Plaintiff was 32-years-old on the date his application was filed (Tr. 18). He is married and holds a high school diploma. (Tr. 18). Plaintiff has stated that he can perform some exercises and household chores, can prepare meals, can drive for short periods, and can go grocery shopping. (Tr. 16). Plaintiff has no past relevant work. (Tr. 18).
Based upon the record and testimony presented at the hearing, the ALJ found that Plaintiff had the following severe impairments: "cardiomyopathy, dyspnea, sickle cell anemia, remote history of a gunshot wound, and syncope." (Tr. 14). (Tr. 16). The ALJ concluded that none of Plaintiff's impairments alone or in combination met or medically equaled a listed impairment in 20 C.F.R. Part 404, Subp. P, Appendix 1 (Tr. 14). The ALJ determined that Plaintiff retains the following residual functional capacity ("RFC") to perform unskilled, sedentary work with the following limitations:
(Tr. 15). Plaintiff has no past relevant work, so the ALJ could not make a determination of transferability of job skills. (Tr. 18). Based upon the record as a whole including testimony from the vocational expert, and given Plaintiff's age, education, work experience, and RFC, the ALJ concluded that there are jobs that exist in significant numbers in the national economy that he can perform, including such jobs as assembler, packer, and inspector. Accordingly, the ALJ determined that Plaintiff is not under disability, as defined in the Social Security Regulations, and is not entitled to DIB. Id.
The Appeals Council denied Plaintiff's request for review. Therefore, the ALJ's decision stands as the Defendant's final determination. On appeal to this Court, Plaintiff argues that the ALJ erred by: 1) weighing the opinion evidence of record incorrectly; 2) determining an RFC for sedentary work based on outdated or incomplete records. Upon close analysis, I find Plaintiff's first assignment of error to be dispositive and herein recommend remanding this matter for an immediate award of benefits.
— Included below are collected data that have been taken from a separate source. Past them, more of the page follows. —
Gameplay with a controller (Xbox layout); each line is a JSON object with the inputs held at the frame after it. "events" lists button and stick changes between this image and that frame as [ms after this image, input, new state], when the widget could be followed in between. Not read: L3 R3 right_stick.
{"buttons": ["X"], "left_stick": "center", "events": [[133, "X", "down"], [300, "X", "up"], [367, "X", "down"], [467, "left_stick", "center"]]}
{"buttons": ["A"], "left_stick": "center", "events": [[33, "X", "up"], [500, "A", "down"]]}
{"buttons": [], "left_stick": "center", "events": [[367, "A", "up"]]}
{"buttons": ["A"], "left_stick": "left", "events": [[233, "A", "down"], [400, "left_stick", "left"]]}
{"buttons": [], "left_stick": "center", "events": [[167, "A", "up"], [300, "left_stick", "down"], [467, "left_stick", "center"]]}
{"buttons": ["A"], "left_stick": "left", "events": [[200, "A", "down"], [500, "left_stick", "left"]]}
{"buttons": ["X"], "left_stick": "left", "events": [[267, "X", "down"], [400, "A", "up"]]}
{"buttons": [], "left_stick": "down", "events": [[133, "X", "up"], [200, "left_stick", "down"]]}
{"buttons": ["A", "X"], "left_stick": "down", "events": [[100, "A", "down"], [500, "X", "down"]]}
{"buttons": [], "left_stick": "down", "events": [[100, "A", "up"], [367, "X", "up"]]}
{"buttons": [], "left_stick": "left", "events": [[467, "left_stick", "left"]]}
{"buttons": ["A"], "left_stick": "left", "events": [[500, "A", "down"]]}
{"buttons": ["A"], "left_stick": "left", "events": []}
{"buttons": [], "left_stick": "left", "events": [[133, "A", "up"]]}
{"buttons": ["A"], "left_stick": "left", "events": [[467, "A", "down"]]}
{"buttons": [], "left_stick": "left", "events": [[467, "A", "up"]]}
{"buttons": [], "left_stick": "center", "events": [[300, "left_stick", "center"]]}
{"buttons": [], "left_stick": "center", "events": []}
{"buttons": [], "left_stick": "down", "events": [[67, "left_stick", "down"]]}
To be eligible for SSI or DIB a claimant must be under a "disability" within the definition of the Social Security Act. See 42 U.S.C. §§423(a), (d), 1382c(a). The definition of the term "disability" is essentially the same for both DIB and SSI. See Bowen v. City of New York, 476 U.S. 467, 469-70 (1986). Narrowed to its statutory meaning, a "disability" includes only physical or mental impairments that are both "medically determinable" and severe enough to prevent the applicant from (1) performing his or her past job and (2) engaging in "substantial gainful activity" that is available in the regional or national economies. See Bowen, 476 U.S. at 469-70 (1986).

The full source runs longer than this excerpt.